Support for taxing and regulating marijuana continues to increase, the law professor says. The Pew Research Center, which has polled on the issue annually,
found last year that less than 10% of adults said marijuana should be illegal for all purposes, and 60% supported legalization for recreational use.
“This is an issue that has support across the political spectrum, including in some deeply conservative states. In 2020, voters in South Dakota and Montana approved marijuana legalization ballot measures, so this isn’t just an issue that is popular in so-called blue states," Kreit says.
“Although I know that there is opposition that may make getting a bill through the legislature difficult in the near future, legalization has the potential to generate a lot of good jobs in Kentucky, especially in the agriculture space. So, some lawmakers who are skeptical right now might end up being convinced that the benefits of legalization outweigh the costs when they take a closer look.”
Federally,
a draft bill is being worked on, but questions in some states and among researchers call into question the medical effects of high-THC cannabis,
including a possible link to psychosis.
In his annual “airing of grievances” on the Seinfeld-inspired Festivus holiday, U.S. Sen. Rand Paul, R-Ky., shared a couple weed-related tweets.

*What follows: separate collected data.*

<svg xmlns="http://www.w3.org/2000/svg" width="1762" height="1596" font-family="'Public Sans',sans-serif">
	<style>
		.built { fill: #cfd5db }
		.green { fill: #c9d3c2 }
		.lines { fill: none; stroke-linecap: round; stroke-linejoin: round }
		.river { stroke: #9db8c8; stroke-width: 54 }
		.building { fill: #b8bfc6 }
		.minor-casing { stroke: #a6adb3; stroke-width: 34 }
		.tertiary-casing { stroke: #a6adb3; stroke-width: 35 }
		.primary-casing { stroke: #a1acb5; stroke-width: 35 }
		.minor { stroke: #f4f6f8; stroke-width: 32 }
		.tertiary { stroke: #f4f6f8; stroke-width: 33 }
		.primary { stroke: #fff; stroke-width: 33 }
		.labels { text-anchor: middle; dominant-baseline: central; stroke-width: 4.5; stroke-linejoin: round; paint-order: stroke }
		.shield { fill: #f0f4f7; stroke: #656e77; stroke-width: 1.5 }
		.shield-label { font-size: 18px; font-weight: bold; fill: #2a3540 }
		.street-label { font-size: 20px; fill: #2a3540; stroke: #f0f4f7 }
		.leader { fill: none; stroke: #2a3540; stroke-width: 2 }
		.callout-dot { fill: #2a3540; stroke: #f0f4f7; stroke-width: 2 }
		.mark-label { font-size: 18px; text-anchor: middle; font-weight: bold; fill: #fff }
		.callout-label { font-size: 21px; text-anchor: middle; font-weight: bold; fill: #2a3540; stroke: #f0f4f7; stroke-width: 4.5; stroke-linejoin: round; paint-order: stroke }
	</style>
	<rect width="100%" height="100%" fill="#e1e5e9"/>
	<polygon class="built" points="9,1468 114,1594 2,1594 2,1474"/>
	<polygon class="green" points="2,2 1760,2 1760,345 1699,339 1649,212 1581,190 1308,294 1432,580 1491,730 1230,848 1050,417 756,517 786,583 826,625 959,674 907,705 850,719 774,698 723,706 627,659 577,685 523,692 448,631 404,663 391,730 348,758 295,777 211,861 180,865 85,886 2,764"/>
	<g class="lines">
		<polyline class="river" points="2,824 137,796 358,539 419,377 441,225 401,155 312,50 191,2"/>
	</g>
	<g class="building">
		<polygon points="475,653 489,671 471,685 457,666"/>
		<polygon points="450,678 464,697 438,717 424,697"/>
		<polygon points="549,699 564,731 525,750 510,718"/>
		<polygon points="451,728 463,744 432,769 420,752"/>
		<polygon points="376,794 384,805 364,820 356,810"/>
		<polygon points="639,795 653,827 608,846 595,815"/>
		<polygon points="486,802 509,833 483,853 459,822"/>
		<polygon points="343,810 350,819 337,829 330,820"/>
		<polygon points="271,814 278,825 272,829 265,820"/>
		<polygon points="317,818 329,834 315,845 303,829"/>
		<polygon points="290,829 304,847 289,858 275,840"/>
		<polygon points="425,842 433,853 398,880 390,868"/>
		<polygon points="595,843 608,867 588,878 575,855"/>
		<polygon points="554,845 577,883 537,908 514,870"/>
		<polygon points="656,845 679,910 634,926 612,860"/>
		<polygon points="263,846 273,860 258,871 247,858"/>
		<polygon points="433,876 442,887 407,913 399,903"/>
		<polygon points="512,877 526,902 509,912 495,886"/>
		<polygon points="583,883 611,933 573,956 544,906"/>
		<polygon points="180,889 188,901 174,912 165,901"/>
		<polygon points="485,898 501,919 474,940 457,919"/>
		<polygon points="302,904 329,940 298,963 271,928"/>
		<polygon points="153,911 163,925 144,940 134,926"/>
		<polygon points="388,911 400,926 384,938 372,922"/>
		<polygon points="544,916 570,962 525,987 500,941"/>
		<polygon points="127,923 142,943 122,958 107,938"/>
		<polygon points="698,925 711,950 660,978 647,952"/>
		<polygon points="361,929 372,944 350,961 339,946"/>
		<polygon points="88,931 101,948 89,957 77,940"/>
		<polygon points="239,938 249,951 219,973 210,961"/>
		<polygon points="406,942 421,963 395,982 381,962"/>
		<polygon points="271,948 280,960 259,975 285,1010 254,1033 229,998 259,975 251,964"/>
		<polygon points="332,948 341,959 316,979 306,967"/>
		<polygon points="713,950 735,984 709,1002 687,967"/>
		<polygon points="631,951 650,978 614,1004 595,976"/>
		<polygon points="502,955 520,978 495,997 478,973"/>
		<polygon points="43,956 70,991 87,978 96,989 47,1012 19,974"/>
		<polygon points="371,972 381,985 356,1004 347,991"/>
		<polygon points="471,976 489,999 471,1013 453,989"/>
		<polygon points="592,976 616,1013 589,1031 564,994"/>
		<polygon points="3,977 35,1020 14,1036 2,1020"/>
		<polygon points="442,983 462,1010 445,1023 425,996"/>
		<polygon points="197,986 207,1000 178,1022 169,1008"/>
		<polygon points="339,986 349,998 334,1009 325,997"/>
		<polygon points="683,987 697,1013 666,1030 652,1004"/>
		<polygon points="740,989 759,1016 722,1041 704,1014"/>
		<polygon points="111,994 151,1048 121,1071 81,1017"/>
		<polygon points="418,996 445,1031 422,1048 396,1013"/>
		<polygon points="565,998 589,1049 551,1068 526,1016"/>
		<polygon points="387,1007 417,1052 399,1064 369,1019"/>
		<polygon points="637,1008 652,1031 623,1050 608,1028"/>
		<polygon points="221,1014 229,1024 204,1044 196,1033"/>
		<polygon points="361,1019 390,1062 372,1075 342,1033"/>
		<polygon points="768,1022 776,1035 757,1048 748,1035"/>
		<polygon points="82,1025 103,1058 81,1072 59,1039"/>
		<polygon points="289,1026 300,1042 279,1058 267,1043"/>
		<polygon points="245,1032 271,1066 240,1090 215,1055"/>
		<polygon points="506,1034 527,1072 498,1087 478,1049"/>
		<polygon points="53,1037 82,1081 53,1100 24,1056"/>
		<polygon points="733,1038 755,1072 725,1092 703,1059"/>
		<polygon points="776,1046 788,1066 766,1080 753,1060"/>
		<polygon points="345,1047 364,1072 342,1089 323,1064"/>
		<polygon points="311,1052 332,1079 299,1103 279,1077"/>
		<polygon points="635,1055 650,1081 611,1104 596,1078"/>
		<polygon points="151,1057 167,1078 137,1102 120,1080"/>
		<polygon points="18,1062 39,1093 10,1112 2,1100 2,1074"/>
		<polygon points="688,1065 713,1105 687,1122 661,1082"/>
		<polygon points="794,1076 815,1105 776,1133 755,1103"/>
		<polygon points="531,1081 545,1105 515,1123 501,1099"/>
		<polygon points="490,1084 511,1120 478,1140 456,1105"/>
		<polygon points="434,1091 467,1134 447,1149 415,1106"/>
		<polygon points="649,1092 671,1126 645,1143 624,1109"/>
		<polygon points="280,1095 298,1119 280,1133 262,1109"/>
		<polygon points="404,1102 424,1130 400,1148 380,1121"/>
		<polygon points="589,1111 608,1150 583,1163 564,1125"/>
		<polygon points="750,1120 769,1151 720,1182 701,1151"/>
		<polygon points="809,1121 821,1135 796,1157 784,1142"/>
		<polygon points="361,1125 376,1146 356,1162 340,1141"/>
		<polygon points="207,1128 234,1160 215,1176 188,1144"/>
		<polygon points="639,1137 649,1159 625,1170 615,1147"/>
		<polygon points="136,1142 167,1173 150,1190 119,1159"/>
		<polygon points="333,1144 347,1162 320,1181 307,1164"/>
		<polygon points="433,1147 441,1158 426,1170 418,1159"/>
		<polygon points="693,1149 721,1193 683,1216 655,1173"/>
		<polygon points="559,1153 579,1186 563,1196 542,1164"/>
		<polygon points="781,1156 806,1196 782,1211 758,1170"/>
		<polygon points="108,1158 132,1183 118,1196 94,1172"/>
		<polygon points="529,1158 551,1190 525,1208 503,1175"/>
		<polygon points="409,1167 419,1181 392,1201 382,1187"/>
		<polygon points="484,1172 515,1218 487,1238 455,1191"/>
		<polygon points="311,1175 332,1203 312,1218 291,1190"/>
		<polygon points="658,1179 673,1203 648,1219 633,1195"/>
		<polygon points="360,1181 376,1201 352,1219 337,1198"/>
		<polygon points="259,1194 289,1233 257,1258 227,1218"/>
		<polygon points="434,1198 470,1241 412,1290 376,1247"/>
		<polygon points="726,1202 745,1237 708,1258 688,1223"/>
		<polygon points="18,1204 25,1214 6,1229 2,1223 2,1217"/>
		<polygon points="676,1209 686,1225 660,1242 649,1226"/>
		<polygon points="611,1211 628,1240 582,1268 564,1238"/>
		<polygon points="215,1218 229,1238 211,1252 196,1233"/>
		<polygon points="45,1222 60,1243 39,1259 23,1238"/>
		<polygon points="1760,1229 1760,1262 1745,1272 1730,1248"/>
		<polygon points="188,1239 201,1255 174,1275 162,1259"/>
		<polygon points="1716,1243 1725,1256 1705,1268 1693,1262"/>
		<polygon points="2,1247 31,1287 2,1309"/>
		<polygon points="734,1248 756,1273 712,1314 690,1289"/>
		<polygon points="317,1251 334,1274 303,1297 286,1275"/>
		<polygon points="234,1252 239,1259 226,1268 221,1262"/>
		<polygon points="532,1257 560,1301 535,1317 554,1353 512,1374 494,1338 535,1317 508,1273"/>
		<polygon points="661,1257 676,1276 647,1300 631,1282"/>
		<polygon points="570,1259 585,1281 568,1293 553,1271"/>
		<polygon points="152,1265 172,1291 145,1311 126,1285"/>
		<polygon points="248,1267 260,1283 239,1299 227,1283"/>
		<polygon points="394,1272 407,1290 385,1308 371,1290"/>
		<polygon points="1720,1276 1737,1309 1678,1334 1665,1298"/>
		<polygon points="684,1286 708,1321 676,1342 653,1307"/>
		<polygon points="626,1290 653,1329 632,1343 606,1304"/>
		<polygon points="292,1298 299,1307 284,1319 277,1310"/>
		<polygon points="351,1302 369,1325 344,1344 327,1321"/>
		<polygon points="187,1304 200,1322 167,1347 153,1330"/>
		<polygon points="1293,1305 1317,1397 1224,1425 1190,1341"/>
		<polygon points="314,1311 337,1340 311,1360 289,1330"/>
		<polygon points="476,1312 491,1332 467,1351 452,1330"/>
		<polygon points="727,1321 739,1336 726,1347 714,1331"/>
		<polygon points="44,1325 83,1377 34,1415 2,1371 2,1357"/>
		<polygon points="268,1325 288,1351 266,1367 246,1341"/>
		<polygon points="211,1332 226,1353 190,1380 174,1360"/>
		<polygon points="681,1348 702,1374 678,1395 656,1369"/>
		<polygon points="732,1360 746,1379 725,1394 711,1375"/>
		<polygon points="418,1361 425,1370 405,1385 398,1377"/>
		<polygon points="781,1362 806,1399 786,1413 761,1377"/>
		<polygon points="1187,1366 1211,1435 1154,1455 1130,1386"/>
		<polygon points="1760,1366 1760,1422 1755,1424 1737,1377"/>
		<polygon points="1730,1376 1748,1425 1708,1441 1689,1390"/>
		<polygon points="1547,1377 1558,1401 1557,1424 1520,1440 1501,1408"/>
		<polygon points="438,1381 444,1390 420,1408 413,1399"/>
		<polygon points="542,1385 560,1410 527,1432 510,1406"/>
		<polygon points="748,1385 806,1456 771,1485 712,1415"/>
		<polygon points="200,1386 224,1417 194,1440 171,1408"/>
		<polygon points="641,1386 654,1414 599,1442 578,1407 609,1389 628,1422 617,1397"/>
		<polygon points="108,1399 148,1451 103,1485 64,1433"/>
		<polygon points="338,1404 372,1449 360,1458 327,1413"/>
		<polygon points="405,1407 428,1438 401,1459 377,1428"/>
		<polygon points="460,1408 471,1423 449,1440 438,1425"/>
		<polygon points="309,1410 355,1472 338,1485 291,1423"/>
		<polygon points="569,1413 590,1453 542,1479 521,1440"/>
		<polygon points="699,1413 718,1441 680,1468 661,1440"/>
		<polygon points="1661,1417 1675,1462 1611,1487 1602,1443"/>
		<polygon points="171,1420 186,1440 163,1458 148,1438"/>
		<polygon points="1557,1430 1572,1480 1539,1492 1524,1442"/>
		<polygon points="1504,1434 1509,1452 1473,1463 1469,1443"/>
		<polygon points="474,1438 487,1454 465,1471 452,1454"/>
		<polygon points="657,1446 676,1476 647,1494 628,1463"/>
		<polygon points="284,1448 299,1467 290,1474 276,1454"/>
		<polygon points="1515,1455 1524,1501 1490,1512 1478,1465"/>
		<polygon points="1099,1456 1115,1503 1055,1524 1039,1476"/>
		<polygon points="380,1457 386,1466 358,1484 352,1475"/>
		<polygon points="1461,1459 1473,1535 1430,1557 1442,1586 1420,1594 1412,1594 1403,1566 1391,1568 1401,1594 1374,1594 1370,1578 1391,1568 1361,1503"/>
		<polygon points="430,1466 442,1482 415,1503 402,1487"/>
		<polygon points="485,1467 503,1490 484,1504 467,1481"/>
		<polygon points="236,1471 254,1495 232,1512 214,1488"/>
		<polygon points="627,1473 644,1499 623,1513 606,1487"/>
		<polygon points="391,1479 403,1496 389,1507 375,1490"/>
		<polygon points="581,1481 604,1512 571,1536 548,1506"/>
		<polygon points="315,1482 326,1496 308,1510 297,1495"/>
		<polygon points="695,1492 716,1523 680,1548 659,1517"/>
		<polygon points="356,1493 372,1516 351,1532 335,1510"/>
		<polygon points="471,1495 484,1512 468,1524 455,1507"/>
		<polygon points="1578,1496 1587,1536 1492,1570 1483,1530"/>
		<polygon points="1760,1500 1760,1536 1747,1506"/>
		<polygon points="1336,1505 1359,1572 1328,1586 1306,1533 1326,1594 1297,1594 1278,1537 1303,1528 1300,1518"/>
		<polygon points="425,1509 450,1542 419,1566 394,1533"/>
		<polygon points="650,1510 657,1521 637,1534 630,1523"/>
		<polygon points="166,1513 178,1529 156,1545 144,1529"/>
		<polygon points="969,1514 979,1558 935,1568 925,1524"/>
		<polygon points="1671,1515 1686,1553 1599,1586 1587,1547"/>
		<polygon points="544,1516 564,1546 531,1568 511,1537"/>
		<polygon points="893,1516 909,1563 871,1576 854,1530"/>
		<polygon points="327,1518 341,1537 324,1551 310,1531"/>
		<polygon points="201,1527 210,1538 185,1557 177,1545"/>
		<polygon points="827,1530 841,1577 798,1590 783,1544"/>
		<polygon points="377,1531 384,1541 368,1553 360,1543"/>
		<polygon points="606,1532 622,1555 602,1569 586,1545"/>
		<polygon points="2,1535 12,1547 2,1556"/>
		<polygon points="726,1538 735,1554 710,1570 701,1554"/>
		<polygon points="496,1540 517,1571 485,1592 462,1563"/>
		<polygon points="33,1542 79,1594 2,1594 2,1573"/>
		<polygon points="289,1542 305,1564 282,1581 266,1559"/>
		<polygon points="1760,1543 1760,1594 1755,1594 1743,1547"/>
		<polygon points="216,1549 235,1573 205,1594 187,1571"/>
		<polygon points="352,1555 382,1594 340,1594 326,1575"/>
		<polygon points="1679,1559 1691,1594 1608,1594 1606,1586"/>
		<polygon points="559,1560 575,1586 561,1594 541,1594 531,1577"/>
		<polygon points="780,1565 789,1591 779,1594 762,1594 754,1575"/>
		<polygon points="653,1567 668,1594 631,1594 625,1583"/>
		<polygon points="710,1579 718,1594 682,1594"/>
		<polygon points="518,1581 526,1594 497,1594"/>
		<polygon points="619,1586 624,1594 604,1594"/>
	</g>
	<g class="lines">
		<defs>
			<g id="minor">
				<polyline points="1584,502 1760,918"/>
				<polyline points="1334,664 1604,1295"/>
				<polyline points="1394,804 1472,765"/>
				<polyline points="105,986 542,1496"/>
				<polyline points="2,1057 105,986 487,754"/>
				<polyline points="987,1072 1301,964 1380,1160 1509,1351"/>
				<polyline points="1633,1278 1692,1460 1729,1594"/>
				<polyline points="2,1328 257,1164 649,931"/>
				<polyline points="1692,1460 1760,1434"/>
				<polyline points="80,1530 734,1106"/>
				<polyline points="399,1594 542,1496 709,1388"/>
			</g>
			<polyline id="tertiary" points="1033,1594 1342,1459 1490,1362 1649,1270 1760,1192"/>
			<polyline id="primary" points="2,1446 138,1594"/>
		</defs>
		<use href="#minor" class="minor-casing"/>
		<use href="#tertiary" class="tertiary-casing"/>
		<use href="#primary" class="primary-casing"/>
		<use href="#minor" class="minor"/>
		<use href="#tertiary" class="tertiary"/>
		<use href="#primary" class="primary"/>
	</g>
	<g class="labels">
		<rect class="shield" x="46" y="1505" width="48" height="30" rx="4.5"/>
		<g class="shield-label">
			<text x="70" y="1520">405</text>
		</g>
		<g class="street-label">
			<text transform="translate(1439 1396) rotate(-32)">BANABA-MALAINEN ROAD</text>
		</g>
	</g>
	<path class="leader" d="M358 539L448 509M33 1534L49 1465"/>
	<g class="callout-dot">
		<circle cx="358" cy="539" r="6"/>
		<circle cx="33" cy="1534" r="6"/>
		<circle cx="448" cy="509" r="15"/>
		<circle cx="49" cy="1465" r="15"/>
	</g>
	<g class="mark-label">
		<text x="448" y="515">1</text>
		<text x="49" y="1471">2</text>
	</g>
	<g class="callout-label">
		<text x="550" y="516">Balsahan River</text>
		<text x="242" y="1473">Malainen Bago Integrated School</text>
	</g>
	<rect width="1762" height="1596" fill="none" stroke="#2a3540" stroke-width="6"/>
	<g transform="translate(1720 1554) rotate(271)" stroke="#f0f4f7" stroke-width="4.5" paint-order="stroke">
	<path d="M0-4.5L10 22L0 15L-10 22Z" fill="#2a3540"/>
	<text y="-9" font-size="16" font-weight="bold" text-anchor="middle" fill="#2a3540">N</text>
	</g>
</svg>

“Democrats control the House, Senate, and White House and we still can’t get cannabis banking reform bills passed. This should be a complete no brainer, as so many states have legalized now and we need business to operate,” Paul wrote on Twitter.
In another, Paul tweeted: “I would go much further and end the federal war on a plant entirely, but at LEAST let legal business operate as legal business.”
Paul’s likely opponent is Louisville’s Charles Booker, a former state representative who is seeking the Democratic nomination for Senate. Booker tweeted in November: “When I get to the Senate, I will file the legislation to finally legalize cannabis, and will call it the Gatewood Galbraith Justice and Healing Act.”